A man sits alone as several rescue workers search for survivors on collapsed buildings in Yingxiu in China's Sichuan province.

One week after the devastating earthquake in China's Sichuan province, Yingxiu is filled with signs of loss — but also of hope. This town of 10,000 was one of the hardest hit by the magnitude 7.9 temblor, and less than half of the population is believed to have survived.

The elementary school was destroyed, taking with it the lives of more than 400 students. The green mountains that surround the town look as if they have been clawed by angry giants; landslides have stripped the slopes bare, burying roads and dumping tons of rock and soil into the nearby Min River. At one entrance to the town a raised highway has been cut down like a ribbon. At the other end a car sits in an intersection, crushed by a boulder. A traffic police station tilts at a nauseating angle. Most of the town has been cleared of bodies, but a few exposed corpses remain jutting out of collapsed buildings. An unknown number are buried below.

On May 19 at 2:28 p.m., the military rescue forces in town marked the one-week anniversary of the earthquake by blasting the horns of their vehicles, part of national period of mourning that will last three days. The death toll has now surpassed 34,000, and the government says it's expected to reach 50,000. Around the country flags flew at half-staff and citizens observed three minutes of silence in memory of the dead. But in Yingxiu there was little time for rest. At an office of the local electric power plant, troops were still trying to save a man in his early 30s who, remarkably, remained alive but was imprisoned by wreckage of a collapsed building. Orange-suited rescuers stood on top of the debris pile, looking for ways to pull him out as if trying to solve a gigantic concrete puzzle. "He's trapped but not crushed," said a soldier at the scene. "We have to go very slowly." Workers kept the man alive by feeding him liquids while they waited for the delivery of equipment needed to free him.

Near the center of Yingxiu, Wu Jiang, 30, pokes with a stick at the remains of the apartment block where his family lived. He was near Chengdu when the quake hit and was uninjured. But his mother, who was napping at home, did not survive. He has twice walked in from Dujiangyan, a distance of nearly 22 miles (35 km), to visit his home.
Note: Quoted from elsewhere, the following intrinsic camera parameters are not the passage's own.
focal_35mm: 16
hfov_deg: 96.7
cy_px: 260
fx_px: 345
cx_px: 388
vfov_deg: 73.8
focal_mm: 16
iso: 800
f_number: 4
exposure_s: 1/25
He was in town when Chinese Premier Wen Jiabao spoke to the survivors and rescue workers last week, but he didn't have the heart to attend. "I don't know what the future will be like here," Wu says. "This place doesn't seem suitable for human life."
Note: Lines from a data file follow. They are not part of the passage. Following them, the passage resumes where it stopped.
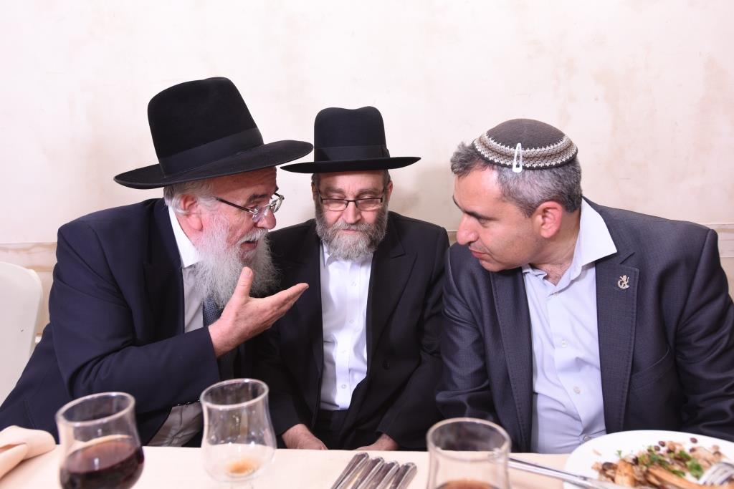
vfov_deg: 49.6
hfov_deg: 69.4
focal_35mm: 26
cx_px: 367
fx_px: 530
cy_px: 244
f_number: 5
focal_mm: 26
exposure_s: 1/125
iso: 500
Wu walks to a dusty lot near the river. "This was a piece of land meant for development," he says. "Now there is no hope." A group of survivors has gathered for lunch under a tent. They have come from the mountains above the town. That they have chosen to relocate to the wasteland of Yingxiu hints at the destruction in their villages. Gesturing at the rich lunch of beer and roast pork, Zhang Jian, 34, says, "The truth is, we have nothing."
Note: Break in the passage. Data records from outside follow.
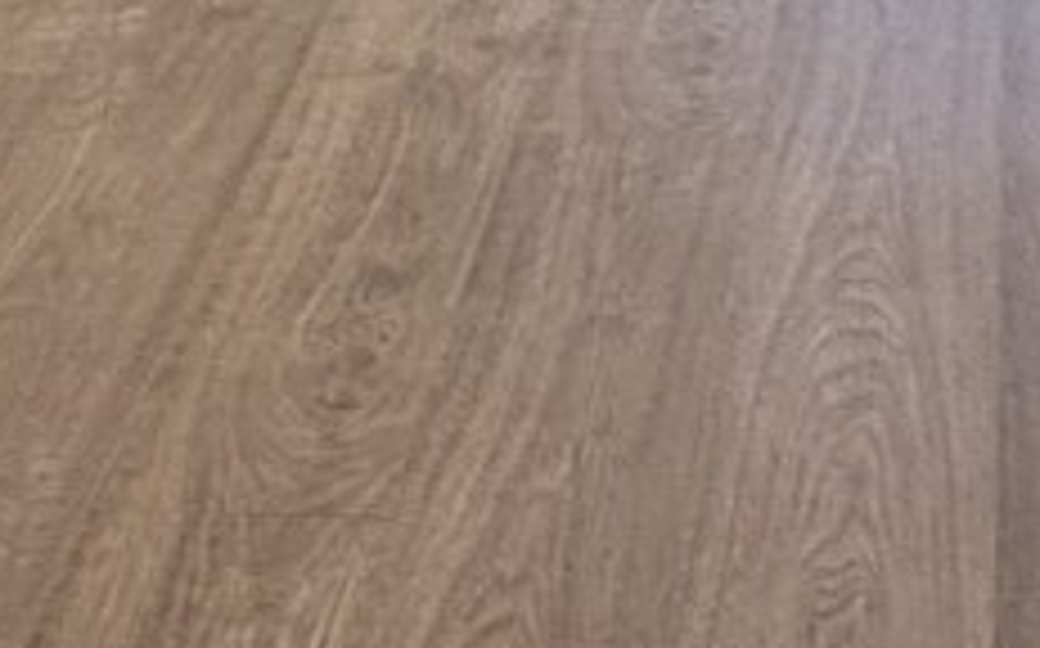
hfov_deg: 20.0
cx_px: 837
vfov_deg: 10.3
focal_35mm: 103
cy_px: -1084
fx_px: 2917
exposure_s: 1/250
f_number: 2.2
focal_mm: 2.22
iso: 64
But hope still glimmered at the power plant. Rescuers say the odds of finding survivors are highest during the first "golden 72 hours" after an earthquake. After that, the chances for those still pinned under rubble begin to decline precipitously, because of lack of food and water. Yet shortly after midnight, rescuers pulled the man trapped in the collapsed building, the state-run Xinhua News Service reported. He was identified as Ma Yuanjiang, an executive with the power company. It had been 178 hours — almost seven and a half days — since the quake decimated Yingxiu.